DIED. Bertil Ohlin, 80, Swedish politician and economist who shared, with England's James E. Meade, the 1977 Nobel Prize in Economics; in northern Sweden. At 25, the handsome, precocious Ohlin was a full professor at the University of Copenhagen and an expert in international trade. A practitioner as well as a theorist, Ohlin was Sweden's Trade Minister in a wartime coalition government (1944-45). Chief of the Liberal Party from 1944 to 1967, he waged a lifelong battle to check the growth of socialization in Sweden.

DIED. Frank Peavey Heffelfinger, 81, former chairman of Peavey Co., a century-old Minneapolis grain firm; in Minneapolis. He spent his career in the family business but took time out to serve as regional director of the War Production Board under Franklin Roosevelt and as finance chairman of Dwight Eisenhower's Republican National Committee.

DIED. John Diefenbaker, 83, "Mr.

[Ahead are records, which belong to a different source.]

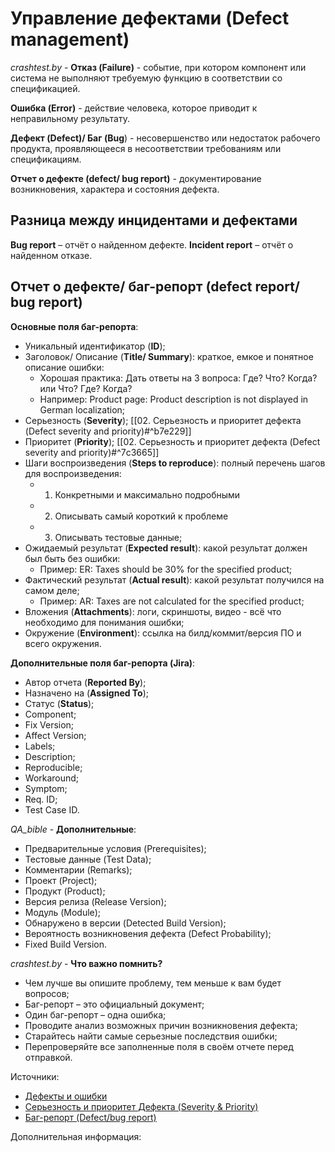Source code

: # Управление дефектами (Defect management)

*crashtest.by* - 
**Отказ (Failure)** - cобытие, при котором компонент или система не выполняют требуемую функцию в соответствии со спецификацией.

**Ошибка (Error)** - действие человека, которое приводит к неправильному результату.

**Дефект (Defect)/ Баг (Bug**) - несовершенство или недостаток рабочего продукта, проявляющееся в несоответствии требованиям или спецификациям.

**Отчет о дефекте (defect/ bug report)** - документирование возникновения, характера и состояния дефекта.

## Разница между инцидентами и дефектами

**Bug report** – отчёт о найденном дефекте.
**Incident report** – отчёт о найденном отказе.

## Отчет о дефекте/ баг-репорт (defect report/ bug report)

**Основные поля баг-репорта**:
- Уникальный идентификатор (**ID**);
- Заголовок/ Описание (**Title/ Summary**): краткое, емкое и понятное описание ошибки:
	- Хорошая практика:
		Дать ответы на 3 вопроса:
		Где? Что? Когда? или Что? Где? Когда?
	- Например:
		Product page: Product description is not displayed in German localization;
- Серьезность (**Severity**); [[02. Серьезность и приоритет дефекта (Defect severity and priority)#^b7e229]]
- Приоритет (**Priority**); [[02. Серьезность и приоритет дефекта (Defect severity and priority)#^7c3665]]
- Шаги воспроизведения (**Steps to reproduce**): полный перечень шагов для воспроизведения:
	- 1. Конкретными и максимально подробными
	- 2. Описывать самый короткий к проблеме
	- 3. Описывать тестовые данные;
- Ожидаемый результат (**Expected result**): какой результат должен был быть без ошибки:
	- Пример:
		ER: Taxes should be 30% for the specified product;
- Фактический результат (**Actual result**): какой результат получился на самом деле;
	- Пример:
		AR: Taxes are not calculated for the specified product;
- Вложения (**Attachments**): логи, скриншоты, видео - всё что необходимо для понимания ошибки;
- Окружение (**Environment**): ссылка на билд/коммит/версия ПО и всего окружения.

**Дополнительные поля баг-репорта (Jira)**:
- Автор отчета (**Reported By**);
- Назначено на (**Assigned To**);
- Статус (**Status**);
- Component;
- Fix Version;
- Affect Version;
- Labels;
- Description;
- Reproducible;
- Workaround;
- Symptom;
- Req. ID;
- Test Case ID.

*QA_bible* - 
**Дополнительные**:
- Предварительные условия (Prerequisites);
- Тестовые данные (Test Data);
- Комментарии (Remarks);
- Проект (Project);
- Продукт (Product);
- Версия релиза (Release Version);
- Модуль (Module);
- Обнаружено в версии (Detected Build Version);
- Вероятность возникновения дефекта (Defect Probability);
- Fixed Build Version.

*crashtest.by* - 
**Что важно помнить?**
- Чем лучше вы опишите проблему, тем меньше к вам будет вопросов;
- Баг-репорт – это официальный документ;
- Один баг-репорт – одна ошибка;
- Проводите анализ возможных причин возникновения дефекта;
- Старайтесь найти самые серьезные последствия ошибки;
- Перепроверяйте все заполненные поля в своём отчете перед отправкой.

Источники:
- [Дефекты и ошибки](https://vladislaveremeev.gitbook.io/qa_bible/obshee/defekty-i-oshibki)
- [Серьезность и приоритет Дефекта (Severity & Priority)](https://vladislaveremeev.gitbook.io/qa_bible/obshee/sereznost-i-prioritet-defekta-severity-and-priority)
- [Баг-репорт (Defect/bug report)](https://vladislaveremeev.gitbook.io/qa_bible/testovaya-dokumentaciya-i-artefakty-test-deliverablestest-artifacts/bag-report-defect-bug-report)

Дополнительная информация:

Conservative," the flamboyant prairie lawyer who was Canada's Prime Minister from 1957 to 1963 and one of its most outspoken Members of Parliament for almost four decades; in Ottawa. Reared in the northlands of Saskatchewan, Diefenbaker won fame as a crack trial lawyer, before winning a long sought seat in the House of Commons in 1940. As Prime Minister he urged increased independence from the U.S., to be accomplished largely through the development of Canada's natural resources and the Arctic north. Though an unwavering antiCommunist, he detested McCarthyism and promoted trade with China and ties to Cuba. Criticized for running a one-man show, "Dief the Chief was eventually defeated by Liberal Lester Pearson, partly because he refused to arm Canada's NATO force with U.S. atomic weapons. Elected to Commons for a record 13th time last May, he appeared on TV five days before his death, decrying the divisions in his country: "Suspicion, fear, all those things that deny unity are present."